А между ними плач, болезненный плач, обволакивающий ее, звучащий над ней и под ней, – в воздухе, – в земле.
Ее дитя плакало, – где-то там, – здесь, – ее пальцы сжимались от смертельного ужаса, – бог поможет ей найти его.
Совсем, совсем близко от нее должно оно быть, бог хочет только испытать ее, – конечно!
Вот плач послышался ближе и громче, безумие машет своими черными крыльями и затемняет ими небо, – весь ее мозг – один единственный, истерзанный слуховой нерв.
Минуту, еще минуту сострадания, о боже, пока она найдет свое дитя.
Полная отчаяния, она бросается вперед на поиски ребенка, но шум первых же шагов ее поглощает тонкий звук, путает слух и приковывает ногу к прежнему месту. Беспомощная, она останавливается, недвижная как камень, чтобы не потерять следа.
Снова она слышит свое дитя, оно зовет ее, но вот лунный свет прорывается через парк и сверкающими потоками низвергается с верхушек деревьев, и украшения на урне светятся, как белый перламутр.
Резкие тени кипарисов указывают: здесь, здесь поймано твое дитя, разбей камень. Скорей, скорей, пока еще не задохнулось; но мать не видит и не слышит.
Отблеск света обманул ее; в беспамятстве бросается она в чащу, до крови царапает руки о терния, и шарит в кустах, как беснующийся зверь.
* * *
Ее жуткие вопли несутся по парку.
И белые фигуры приходят из замка и рыдают, и держат ее руки и, полные сострадания, уносят ее.
Безумие покрыло ее своей мантией и она умерла в ту же ночь. Ее дитя задохнулось, и никто не нашел маленького трупа; урна хранила его, пока он не превратился в пыль.
Старые деревья стали болеть с той ночи и медленно засохли. Только кипарисы охраняют трупик и до сегодняшнего дня.
Никогда больше они не сказали ни слова и от горя оцепенели и стали неподвижными.
А деревянный крест они молча прокляли, пока не пришла буря с севера, не вырвала его и не повергла ниц. Урну она в своем бешенстве тоже хотела разбить, но бог не позволил этого; камень не всегда справедлив, а этот был не более жесток, чем человеческое сердце.
* * *
Что-то тяжелое давит мне на грудь и заставляет меня проснуться.

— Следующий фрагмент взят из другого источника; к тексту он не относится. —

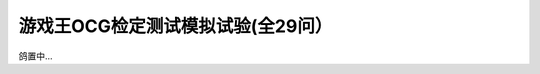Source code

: ===================================
游戏王OCG检定测试模拟试验(全29问）
===================================

鸽置中...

Я смотрю вокруг себя, поднебесное пространство наполнено преломленным светом. Воздух жарок и ядовит.
Кажется, что горы испуганно сдвинулись и ужасающе отчетливо каждое дерево.
Отдельные белые полосы пены мчатся по воде, гонимые таинственной силой; озеро черно; как разинутая пасть бешенной исполинской собаки лежит оно подо мной.